Science Manifesto Supported By 2500 CRI Staff

Two and a half thousand scientists and other staff working at the country’s nine crown research institutes have endorsed the Science Manifesto issued by the National Science Panel.

The panel, made up of 11 of New Zealand’s leading scientists, says that scientific knowledge underpins any improvement we hope to make to our economy, infrastructure, energy supply, communications and social well-being.

The PSA has 2500 scientists, engineers, technicians, and support staff working at nine Crown Research Institutes. Each CRI is based around a productive sector of the economy, such as AgResearch, where the staff work to boost the productivity of the pastoral sector.

“The CRI staff, who belong to the PSA, are endorsing the National Science Panel’s manifesto because it highlights the huge benefits that scientific research provides,” says PSA National Secretary, Richard Wagstaff.

“They’ve been speaking out about the public value of science for years and last month welcomed the government’s new $700 million fund for research and innovation in our pastoral and food industries,” says Richard Wagstaff.

The CRI staff agree with the panel’s call for long-term funding for “public good science” which will create greater career stability at research institutes.

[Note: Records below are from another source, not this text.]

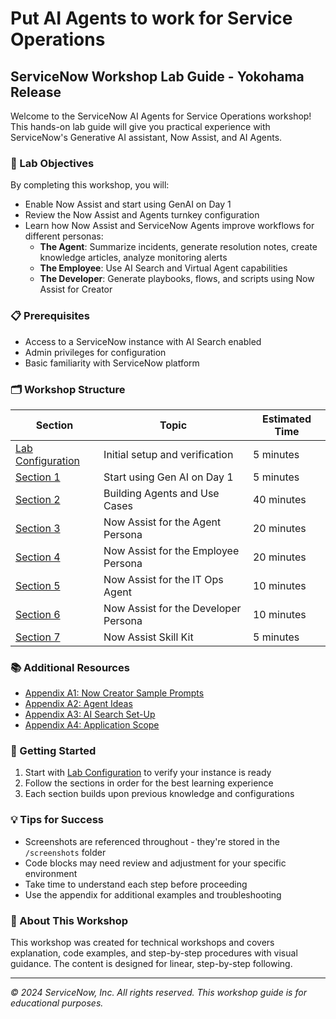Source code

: # Put AI Agents to work for Service Operations
## ServiceNow Workshop Lab Guide - Yokohama Release

Welcome to the ServiceNow AI Agents for Service Operations workshop! This hands-on lab guide will give you practical experience with ServiceNow's Generative AI assistant, Now Assist, and AI Agents.

### 🎯 Lab Objectives

By completing this workshop, you will:
- Enable Now Assist and start using GenAI on Day 1
- Review the Now Assist and Agents turnkey configuration
- Learn how Now Assist and ServiceNow Agents improve workflows for different personas:
  - **The Agent**: Summarize incidents, generate resolution notes, create knowledge articles, analyze monitoring alerts
  - **The Employee**: Use AI Search and Virtual Agent capabilities
  - **The Developer**: Generate playbooks, flows, and scripts using Now Assist for Creator

### 📋 Prerequisites

- Access to a ServiceNow instance with AI Search enabled
- Admin privileges for configuration
- Basic familiarity with ServiceNow platform

### 🗂️ Workshop Structure

| Section | Topic | Estimated Time |
|---------|-------|----------------|
| [Lab Configuration](lab-configuration.md) | Initial setup and verification | 5 minutes |
| [Section 1](section1-start-using-genai.md) | Start using Gen AI on Day 1 | 5 minutes |
| [Section 2](section2-building-agents.md) | Building Agents and Use Cases | 40 minutes |
| [Section 3](section3-agent-persona.md) | Now Assist for the Agent Persona | 20 minutes |
| [Section 4](section4-employee-persona.md) | Now Assist for the Employee Persona | 20 minutes |
| [Section 5](section5-itops-agent.md) | Now Assist for the IT Ops Agent | 10 minutes |
| [Section 6](section6-developer-persona.md) | Now Assist for the Developer Persona | 10 minutes |
| [Section 7](section7-skill-kit.md) | Now Assist Skill Kit | 5 minutes |

### 📚 Additional Resources

- [Appendix A1: Now Creator Sample Prompts](appendix-a1-sample-prompts.md)
- [Appendix A2: Agent Ideas](appendix-a2-agent-ideas.md)
- [Appendix A3: AI Search Set-Up](appendix-a3-ai-search-setup.md)
- [Appendix A4: Application Scope](appendix-a4-application-scope.md)

### 🚀 Getting Started

1. Start with [Lab Configuration](lab-configuration.md) to verify your instance is ready
2. Follow the sections in order for the best learning experience
3. Each section builds upon previous knowledge and configurations

### 💡 Tips for Success

- Screenshots are referenced throughout - they're stored in the `/screenshots` folder
- Code blocks may need review and adjustment for your specific environment
- Take time to understand each step before proceeding
- Use the appendix for additional examples and troubleshooting

### 📄 About This Workshop

This workshop was created for technical workshops and covers explanation, code examples, and step-by-step procedures with visual guidance. The content is designed for linear, step-by-step following.

---

*© 2024 ServiceNow, Inc. All rights reserved. This workshop guide is for educational purposes.*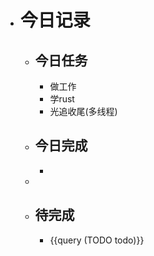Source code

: - # 今日记录
	- ## 今日任务
		- 做工作
		- 学rust
		- 光追收尾(多线程)
	- ##  今日完成
		-
	-
	- ## 待完成
		- {{query (TODO todo)}}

“We need to lift the level and certainty of funding to our CRI’s because they’re struggling to hold onto their science staff,” says Richard Wagstaff. “That’s because they can earn far more working in non-science industries in New Zealand or in science jobs overseas.”

Market surveys show that AgResearch science staff are paid 14.6% less than their counterparts working for non-science industries.

“We also agree with the panel that improving pay and having better career prospects at research institutes will make science a more desirable career for young people,” says Richard Wagstaff.

Other key points in the Science Manifesto that the CRI staff agree with are:
* the need to develop a National Science Strategy. This would identify New Zealand’s science needs, directions, resources, capabilities and take account of international science trends. This would provide a clearer direction for researchers and research institutions
* change the funding system to reduce the administration costs for research institutes.
* increase the investment in research science and technology which lags behind other developed countries.
* increase recognition of the value scientific research provides to the country economically and socially.